**** EXERCISE MATERIALS
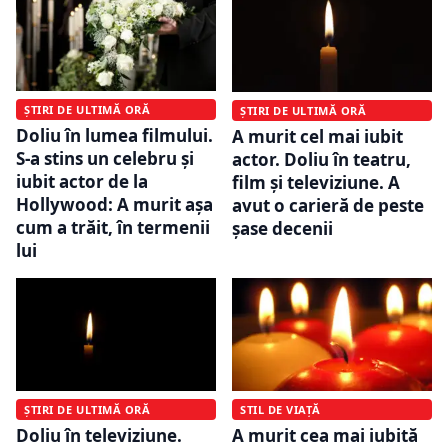
ȘTIRI DE ULTIMĂ ORĂ
ȘTIRI DE ULTIMĂ ORĂ
Doliu în lumea filmului.
A murit cel mai iubit
S-a stins un celebru și
actor. Doliu în teatru,
iubit actor de la
film și televiziune. A
Hollywood: A murit așa
avut o carieră de peste
cum a trăit, în termenii
șase decenii
lui
ȘTIRI DE ULTIMĂ ORĂ
STIL DE VIAȚĂ
Doliu în televiziune.
A murit cea mai iubită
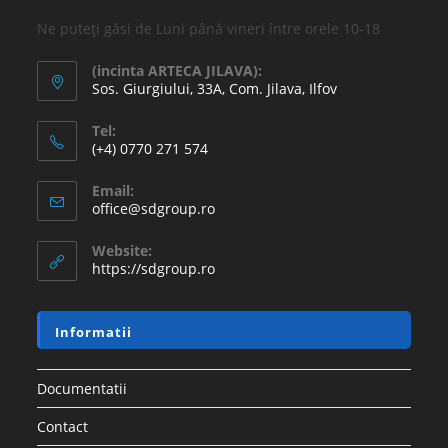
Ne puteți găsi de Luni până vineri între orele 10-18
(incinta ARTECA JILAVA):
Sos. Giurgiului, 33A, Com. Jilava, Ilfov
Tel:
(+4) 0770 271 574
Email:
office@sdgroup.ro
Website:
https://sdgroup.ro
Informatii
Documentatii
Contact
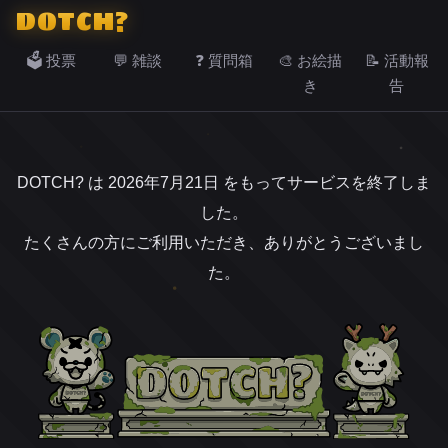
DOTCH?
🗳️ 投票
💬 雑談
❓ 質問箱
🎨 お絵描
📝 活動報
き
告
DOTCH? は 2026年7月21日 をもってサービスを終了しま
した。
たくさんの方にご利用いただき、ありがとうございまし
た。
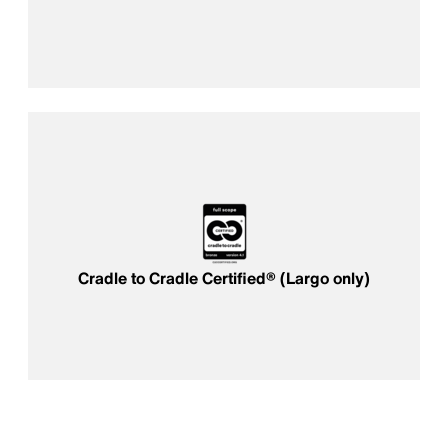
Cradle to Cradle Certified® (Largo only)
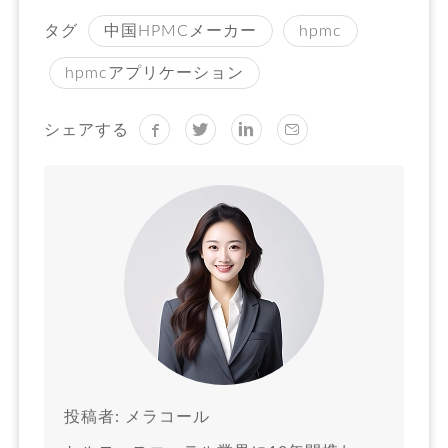
タグ
中国HPMCメーカー
hpmc
hpmcアプリケーション
シェアする
投稿者: メラコール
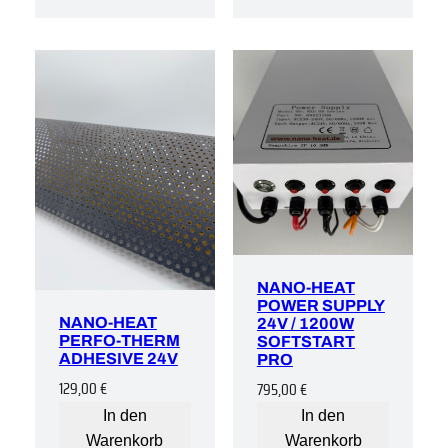
NANO-HEAT
POWER SUPPLY
NANO-HEAT
24V / 1200W
PERFO-THERM
SOFTSTART
ADHESIVE 24V
PRO
129,00
€
795,00
€
In den
In den
Warenkorb
Warenkorb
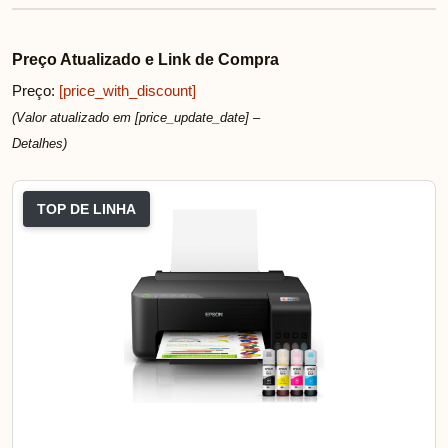
Preço Atualizado e Link de Compra
Preço:
[price_with_discount]
(Valor atualizado em [price_update_date] –
Detalhes
)
TOP DE LINHA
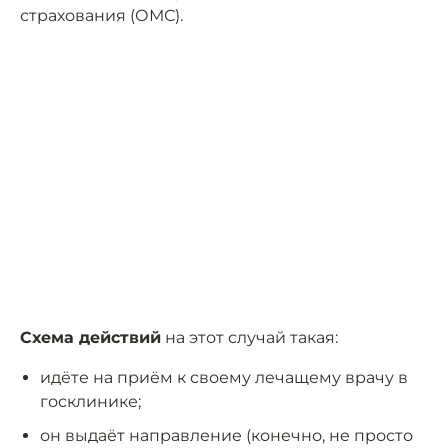
страхования (ОМС).
Схема действий
на этот случай такая:
идёте на приём к своему лечащему врачу в
госклинике;
он выдаёт направление (конечно, не просто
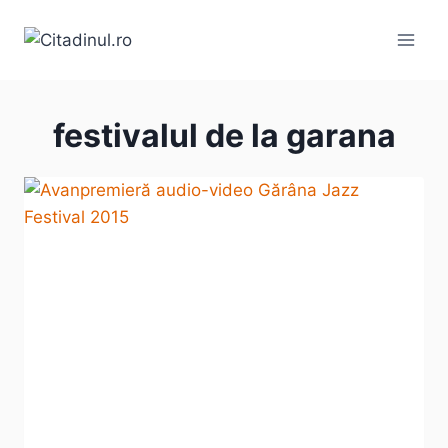
Skip
to
content
festivalul de la garana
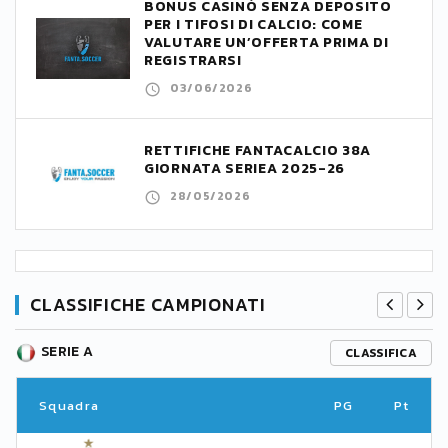
BONUS CASINÒ SENZA DEPOSITO
PER I TIFOSI DI CALCIO: COME
VALUTARE UN’OFFERTA PRIMA DI
REGISTRARSI
03/06/2026
RETTIFICHE FANTACALCIO 38A
GIORNATA SERIEA 2025-26
28/05/2026
CLASSIFICHE CAMPIONATI
SERIE A
CLASSIFICA
Squadra
PG
Pt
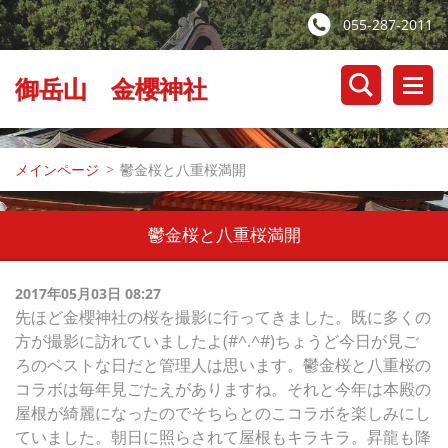
055-287-2011
御岳山 金櫻神社
メインページ
>
鬱金桜と八重桜満開
鬱金桜と八重桜満開
2017年05月03日 08:27
先ほど金櫻神社の桜を撮影に行ってきました。既に多くの
方が撮影に訪れていましたよ(#^.^#)ちょうど今日が見ご
ろのベストな日だと管理人は思います。鬱金桜と八重桜の
コラボは毎年見ごたえがありますね。それと今年は本殿の
屋根が綺麗になったのでそちらとのこコラボを楽しみにし
ていました。朝日に照らされて屋根もキラキラ。昇龍も降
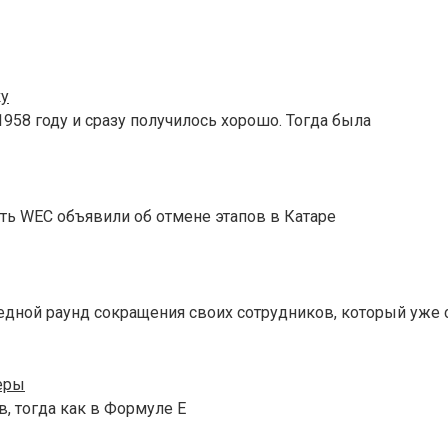
ку
958 году и сразу получилось хорошо. Тогда была
ть WEC объявили об отмене этапов в Катаре
едной раунд сокращения своих сотрудников, который уже 
еры
, тогда как в Формуле E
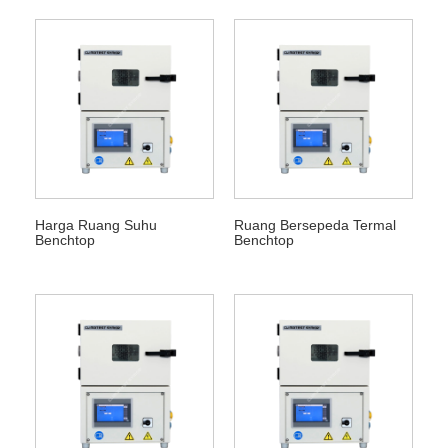
Harga Ruang Suhu
Ruang Bersepeda Termal
Benchtop
Benchtop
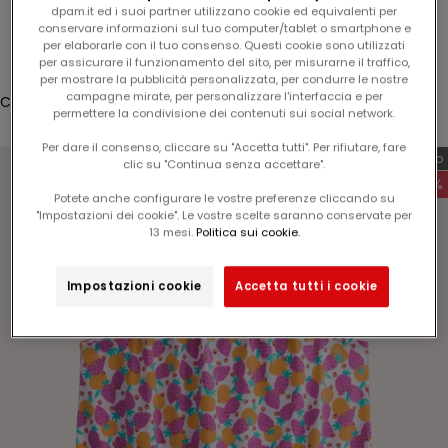
dpam.it ed i suoi partner utilizzano cookie ed equivalenti per
v
Accesso
conservare informazioni sul tuo computer/tablet o smartphone e
o
per elaborarle con il tuo consenso. Questi cookie sono utilizzati
Translation missing: it.header.general.store_locator
Menù
Cerca
per assicurare il funzionamento del sito, per misurarne il traffico,
s
per mostrare la pubblicità personalizzata, per condurre le nostre
t
campagne mirate, per personalizzare l'interfaccia e per
Carrello
r
permettere la condivisione dei contenuti sui social network.
Il tuo carrello è vuoto
o
Per dare il consenso, cliccare su "Accetta tutti". Per rifiutare, fare
Esclusiva web
p
clic su "Continua senza accettare".
r
-60%
Potete anche configurare le vostre preferenze cliccando su
o
"Impostazioni dei cookie". Le vostre scelte saranno conservate per
s
13 mesi.
Politica sui cookie.
Ingrandisci immagine
s
i
Impostazioni cookie
Accetta tutti i cookie
m
o
o
r
d
i
n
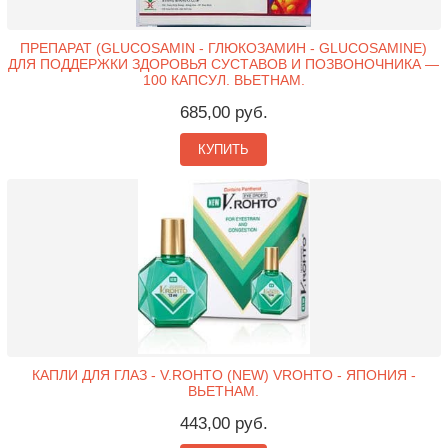
ПРЕПАРАТ (GLUCOSAMIN - ГЛЮКОЗАМИН - GLUCOSAMINE)
ДЛЯ ПОДДЕРЖКИ ЗДОРОВЬЯ СУСТАВОВ И ПОЗВОНОЧНИКА —
100 КАПСУЛ. ВЬЕТНАМ.
685,00 руб.
КУПИТЬ
КАПЛИ ДЛЯ ГЛАЗ - V.ROHTO (NEW) VROHTO - ЯПОНИЯ -
ВЬЕТНАМ.
443,00 руб.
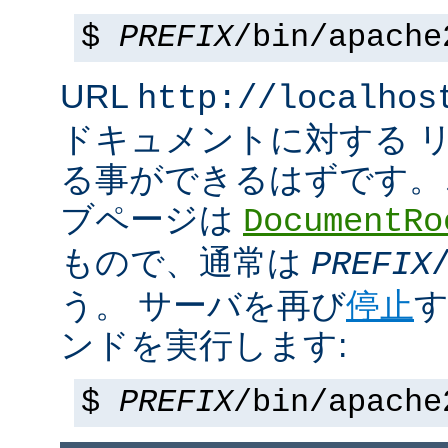
$
PREFIX
/bin/apache
URL
http://localhos
ドキュメントに対する 
る事ができるはずです。
ブページは
DocumentRo
もので、通常は
PREFIX
う。 サーバを再び
停止
す
ンドを実行します:
$
PREFIX
/bin/apache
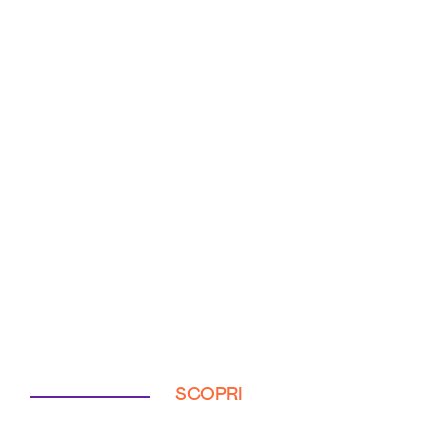
SCOPRI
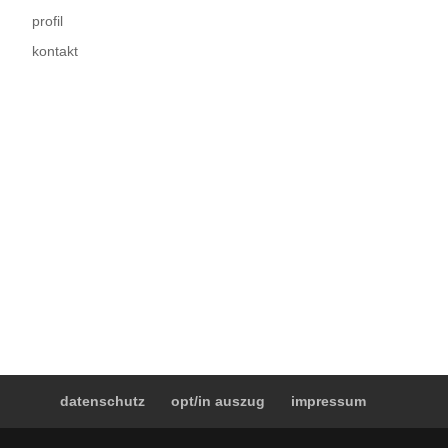
profil
kontakt
datenschutz
opt/in auszug
impressum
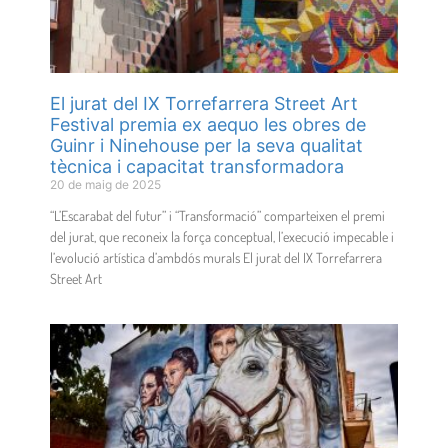
El jurat del IX Torrefarrera Street Art
Festival premia ex aequo les obres de
Guinr i Ninehouse per la seva qualitat
tècnica i capacitat transformadora
20 de maig de 2025
“L’Escarabat del futur” i “Transformació” comparteixen el premi
del jurat, que reconeix la força conceptual, l’execució impecable i
l’evolució artística d’ambdós murals El jurat del IX Torrefarrera
Street Art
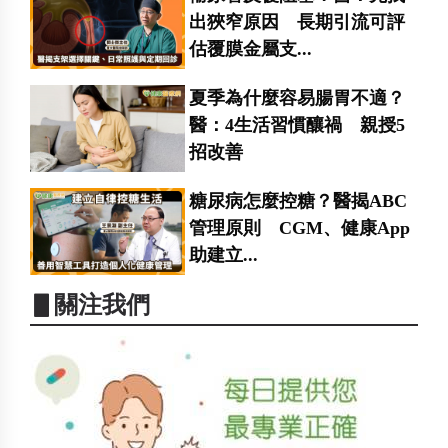
出狹窄原因 長期引流可評
估覆膜金屬支...
夏季為什麼容易腸胃不適？
醫：4生活習慣釀禍 親授5
招改善
糖尿病怎麼控糖？醫揭ABC
管理原則 CGM、健康App
助建立...
▋關注我們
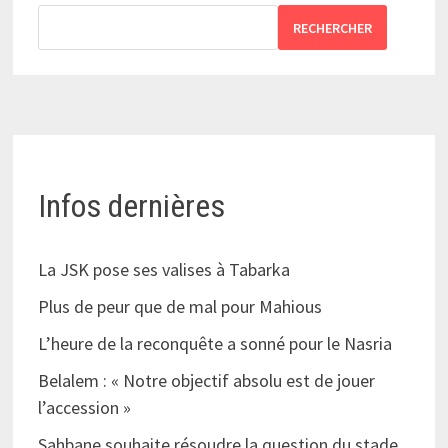
RECHERCHER
Infos dernières
La JSK pose ses valises à Tabarka
Plus de peur que de mal pour Mahious
L’heure de la reconquête a sonné pour le Nasria
Belalem : « Notre objectif absolu est de jouer
l’accession »
Sahbane souhaite résoudre la question du stade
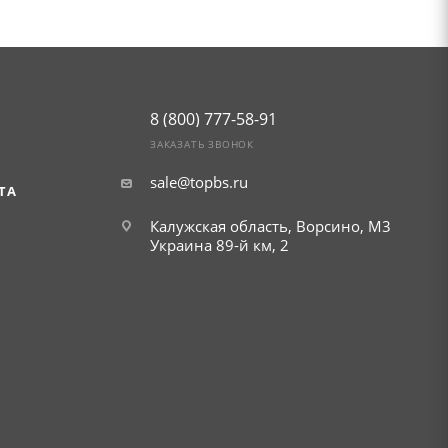
8 (800) 777-58-91
ЗАКАЗАТЬ ЗВОНОК
sale@topbs.ru
ТА
Калужская область, Ворсино, М3
Украина 89-й км, 2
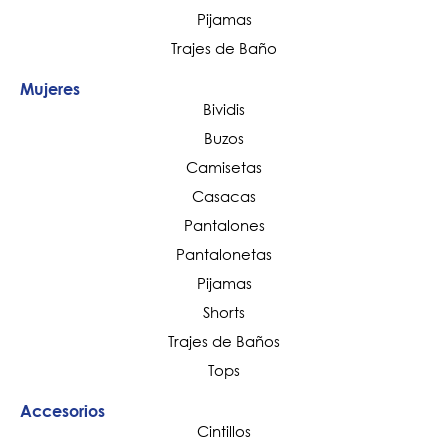
Pijamas
Trajes de Baño
Mujeres
Bividis
Buzos
Camisetas
Casacas
Pantalones
Pantalonetas
Pijamas
Shorts
Trajes de Baños
Tops
Accesorios
Cintillos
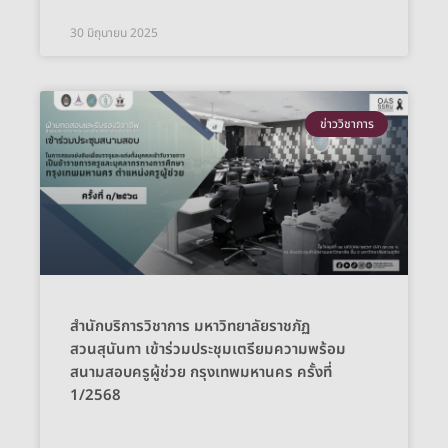
30 มิถุนายน 2025
ข่าววิชาการ
สำนักบริการวิชาการ มหาวิทยาลัยราชภัฏ
สวนสุนันทา เข้าร่วมประชุมเตรียมความพร้อม
สนามสอบครูผู้ช่วย กรุงเทพมหานคร ครั้งที่
1/2568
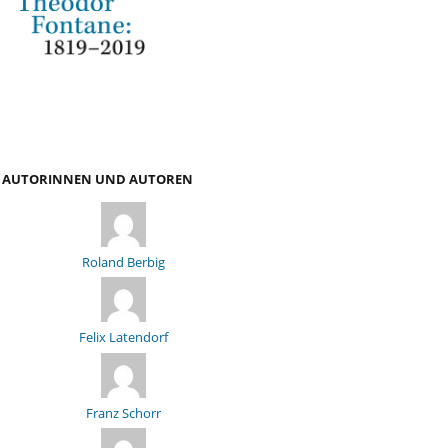
AUTORINNEN UND AUTOREN
Roland Berbig
Felix Latendorf
Franz Schorr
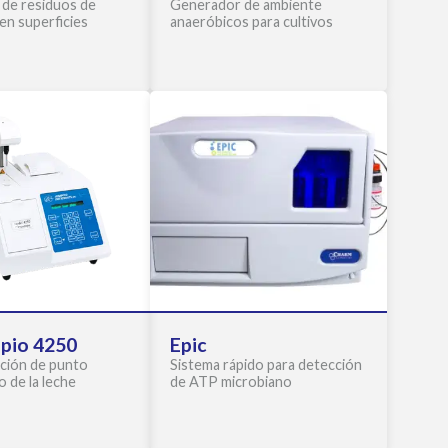
 de residuos de
Generador de ambiente
en superficies
anaeróbicos para cultivos
pio 4250
Epic
ción de punto
Sistema rápido para detección
o de la leche
de ATP microbiano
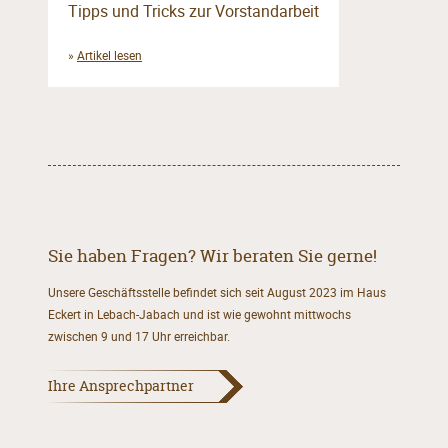
Tipps und Tricks zur Vorstandarbeit
»
Artikel lesen
Sie haben Fragen? Wir beraten Sie gerne!
Unsere Geschäftsstelle befindet sich seit August 2023 im Haus
Eckert in Lebach-Jabach und ist wie gewohnt mittwochs
zwischen 9 und 17 Uhr erreichbar.
Ihre Ansprechpartner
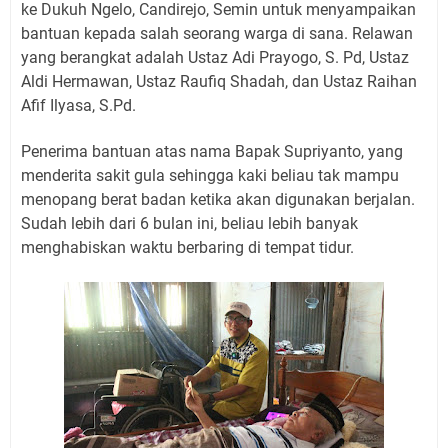
ke Dukuh Ngelo, Candirejo, Semin untuk menyampaikan
bantuan kepada salah seorang warga di sana. Relawan
yang berangkat adalah Ustaz Adi Prayogo, S. Pd, Ustaz
Aldi Hermawan, Ustaz Raufiq Shadah, dan Ustaz Raihan
Afif Ilyasa, S.Pd.
Penerima bantuan atas nama Bapak Supriyanto, yang
menderita sakit gula sehingga kaki beliau tak mampu
menopang berat badan ketika akan digunakan berjalan.
Sudah lebih dari 6 bulan ini, beliau lebih banyak
menghabiskan waktu berbaring di tempat tidur.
********
Repeat the lines of the rows starting at the one that contains "Tipps und Tricks zur Vorstandarbeit" and ending at the one that contains "Ihre Ansprechpartner", both included, and give only those lines.

**WRITTEN SOLUTION**
Tipps und Tricks zur Vorstandarbeit
»
Artikel lesen
Sie haben Fragen? Wir beraten Sie gerne!
Unsere Geschäftsstelle befindet sich seit August 2023 im Haus
Eckert in Lebach-Jabach und ist wie gewohnt mittwochs
zwischen 9 und 17 Uhr erreichbar.
Ihre Ansprechpartner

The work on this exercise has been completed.